Vatikan telah dengan tegas membela catatan Benediktus setelah laporan firma hukum tersebut, mengingat bahwa Benediktus adalah paus pertama yang bertemu dengan para korban pelecehan, bahwa dia telah mengeluarkan norma-norma yang kuat untuk menghukum para imam yang memperkosa anak-anak dan telah mengarahkan gereja untuk menempuh jalan kerendahan hati dalam mencari pengampunan atas kejahatan para imamnya.
Pembelaan Vatikan, bagaimanapun, berfokus terutama pada masa jabatan Benediktus sebagai kepala kantor doktrin Takhta Suci dan kepausannya selama delapan tahun. Benediktus merefleksikan warisannya dalam suratnya. “Segera, saya akan menemukan diri saya di hadapan hakim terakhir dalam hidup saya,” tulisnya. “Meskipun, ketika saya melihat ke belakang pada umur panjang saya, saya dapat memiliki alasan yang kuat untuk takut dan gemetar, saya tetap gembira. Karena saya sangat percaya bahwa Tuhan bukan hanya hakim yang adil, tetapi juga teman dan saudara yang telah menderita karena kekurangan saya.”
Tanggapan Benediktus juga terdengar hampa di luar Jerman, dengan kelompok advokasi penyintas yang berbasis di Amerika Serikat, SNAP, menuduhnya “mengulangi kata-kata permintaan maaf yang tidak didengar selama beberapa dekade.” Dan Mitchell Garabedian, pengacara Boston dari ketenaran “Spotlight” yang telah mewakili ratusan korban pelecehan, mengatakan kata-kata Benediktus kembali menjadi korban dan menghina para penyintas.
“Dia adalah seorang pemimpin yang memberikan contoh buruk secara moral, dan dalam prosesnya dia mendorong lebih lanjut untuk menutupi pelecehan seksual oleh apstor,” katanya.

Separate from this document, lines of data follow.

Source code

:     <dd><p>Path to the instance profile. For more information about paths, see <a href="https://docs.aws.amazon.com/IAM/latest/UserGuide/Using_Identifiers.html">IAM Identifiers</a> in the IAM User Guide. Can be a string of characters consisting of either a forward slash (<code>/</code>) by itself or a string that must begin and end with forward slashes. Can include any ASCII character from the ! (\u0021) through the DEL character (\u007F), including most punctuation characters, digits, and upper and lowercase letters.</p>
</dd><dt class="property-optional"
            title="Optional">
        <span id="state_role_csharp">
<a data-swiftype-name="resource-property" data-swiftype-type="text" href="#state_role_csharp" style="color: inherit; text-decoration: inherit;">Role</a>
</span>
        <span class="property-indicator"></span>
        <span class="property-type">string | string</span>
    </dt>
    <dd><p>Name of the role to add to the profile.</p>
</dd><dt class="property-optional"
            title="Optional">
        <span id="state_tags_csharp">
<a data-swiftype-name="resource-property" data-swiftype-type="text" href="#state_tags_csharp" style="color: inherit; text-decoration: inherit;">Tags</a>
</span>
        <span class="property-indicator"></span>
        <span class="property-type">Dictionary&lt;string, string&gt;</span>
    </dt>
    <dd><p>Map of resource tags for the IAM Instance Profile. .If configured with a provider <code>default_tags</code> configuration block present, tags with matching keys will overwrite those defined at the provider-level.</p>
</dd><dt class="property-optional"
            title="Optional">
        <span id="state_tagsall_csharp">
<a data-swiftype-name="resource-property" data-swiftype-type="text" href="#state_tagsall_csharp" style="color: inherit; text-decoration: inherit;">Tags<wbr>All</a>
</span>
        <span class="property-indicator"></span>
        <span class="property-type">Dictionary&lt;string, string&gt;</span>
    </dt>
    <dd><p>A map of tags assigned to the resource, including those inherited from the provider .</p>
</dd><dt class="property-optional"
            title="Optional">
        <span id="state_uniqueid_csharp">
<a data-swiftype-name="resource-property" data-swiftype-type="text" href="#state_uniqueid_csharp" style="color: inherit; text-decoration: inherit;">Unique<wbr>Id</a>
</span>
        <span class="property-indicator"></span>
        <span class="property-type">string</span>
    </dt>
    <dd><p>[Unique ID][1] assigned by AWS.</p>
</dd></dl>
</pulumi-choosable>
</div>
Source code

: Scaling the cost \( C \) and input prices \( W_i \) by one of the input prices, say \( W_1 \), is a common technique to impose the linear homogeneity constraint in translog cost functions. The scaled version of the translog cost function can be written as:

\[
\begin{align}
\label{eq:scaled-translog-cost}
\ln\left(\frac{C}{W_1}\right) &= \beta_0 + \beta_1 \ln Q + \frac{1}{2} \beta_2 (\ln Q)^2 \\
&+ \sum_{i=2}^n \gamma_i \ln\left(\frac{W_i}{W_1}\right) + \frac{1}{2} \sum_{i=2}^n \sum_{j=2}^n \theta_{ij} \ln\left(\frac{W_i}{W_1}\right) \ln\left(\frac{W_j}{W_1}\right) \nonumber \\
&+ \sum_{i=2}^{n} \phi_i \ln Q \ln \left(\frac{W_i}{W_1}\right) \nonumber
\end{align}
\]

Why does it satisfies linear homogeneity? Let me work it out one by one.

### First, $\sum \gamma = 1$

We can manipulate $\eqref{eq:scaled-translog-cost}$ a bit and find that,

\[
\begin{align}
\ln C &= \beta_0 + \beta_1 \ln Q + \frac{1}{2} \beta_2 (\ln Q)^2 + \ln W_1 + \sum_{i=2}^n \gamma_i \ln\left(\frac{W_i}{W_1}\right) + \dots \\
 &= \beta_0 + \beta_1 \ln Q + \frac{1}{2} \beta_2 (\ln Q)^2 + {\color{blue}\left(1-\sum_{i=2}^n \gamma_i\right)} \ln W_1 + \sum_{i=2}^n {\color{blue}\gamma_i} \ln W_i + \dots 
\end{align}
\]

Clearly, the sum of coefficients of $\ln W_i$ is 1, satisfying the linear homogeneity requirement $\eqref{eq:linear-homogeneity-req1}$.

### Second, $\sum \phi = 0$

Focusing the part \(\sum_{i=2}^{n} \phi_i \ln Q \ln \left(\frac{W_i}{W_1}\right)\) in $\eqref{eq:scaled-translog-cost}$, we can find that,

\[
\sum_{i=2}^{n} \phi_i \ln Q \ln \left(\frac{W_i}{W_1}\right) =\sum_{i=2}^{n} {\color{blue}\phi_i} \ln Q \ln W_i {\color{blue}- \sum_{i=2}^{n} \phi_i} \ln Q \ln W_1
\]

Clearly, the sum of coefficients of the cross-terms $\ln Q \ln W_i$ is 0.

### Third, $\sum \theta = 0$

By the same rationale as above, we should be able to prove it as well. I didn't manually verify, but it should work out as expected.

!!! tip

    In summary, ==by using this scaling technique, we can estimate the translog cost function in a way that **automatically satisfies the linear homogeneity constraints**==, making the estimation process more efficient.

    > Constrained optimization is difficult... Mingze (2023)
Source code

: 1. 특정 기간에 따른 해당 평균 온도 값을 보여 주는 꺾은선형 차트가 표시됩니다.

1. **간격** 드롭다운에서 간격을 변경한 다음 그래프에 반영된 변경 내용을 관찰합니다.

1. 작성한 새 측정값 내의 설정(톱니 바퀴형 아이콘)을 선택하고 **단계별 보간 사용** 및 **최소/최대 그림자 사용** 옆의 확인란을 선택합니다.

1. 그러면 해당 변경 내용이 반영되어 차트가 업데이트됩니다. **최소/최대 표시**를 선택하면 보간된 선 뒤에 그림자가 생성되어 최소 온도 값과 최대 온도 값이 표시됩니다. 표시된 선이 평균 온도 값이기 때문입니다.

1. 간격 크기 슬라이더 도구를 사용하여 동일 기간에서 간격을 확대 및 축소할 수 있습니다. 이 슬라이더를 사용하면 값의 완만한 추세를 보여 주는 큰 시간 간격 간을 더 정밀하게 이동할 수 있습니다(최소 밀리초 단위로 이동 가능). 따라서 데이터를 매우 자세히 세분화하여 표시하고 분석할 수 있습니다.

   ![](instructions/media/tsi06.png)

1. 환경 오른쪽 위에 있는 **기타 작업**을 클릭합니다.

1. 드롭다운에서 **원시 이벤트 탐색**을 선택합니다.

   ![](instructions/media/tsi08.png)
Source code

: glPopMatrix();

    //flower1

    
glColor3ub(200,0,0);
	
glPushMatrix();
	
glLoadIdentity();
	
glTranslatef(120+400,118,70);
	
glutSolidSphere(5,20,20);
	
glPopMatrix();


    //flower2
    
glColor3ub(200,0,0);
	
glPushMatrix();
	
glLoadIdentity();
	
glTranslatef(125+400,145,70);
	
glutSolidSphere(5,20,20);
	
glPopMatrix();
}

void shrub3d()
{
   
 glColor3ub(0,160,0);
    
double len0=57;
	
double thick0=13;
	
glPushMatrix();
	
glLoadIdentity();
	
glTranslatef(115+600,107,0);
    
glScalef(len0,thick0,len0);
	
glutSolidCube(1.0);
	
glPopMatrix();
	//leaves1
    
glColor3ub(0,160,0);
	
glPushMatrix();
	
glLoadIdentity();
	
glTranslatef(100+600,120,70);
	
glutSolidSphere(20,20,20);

Tetapi penasihat utama Paus Fransiskus untuk mencegah pelecehan, Kardinal Boston Sean O’Malley, menemukan dalam surat Benediktus yang tulus “penyesalan atas apa yang kurang dalam pelayanannya.”
“Pengakuan Benediktus atas kerusakan yang tidak dapat diperbaiki yang disebabkan oleh pelecehan seksual di gereja dan atas kegagalannya sendiri untuk melakukan segalanya untuk mencegah kerusakan seperti itu merupakan tantangan bagi semua orang yang memegang posisi kepemimpinan di gereja,” kata O’Malley. “Kita harus melakukan yang lebih baik.”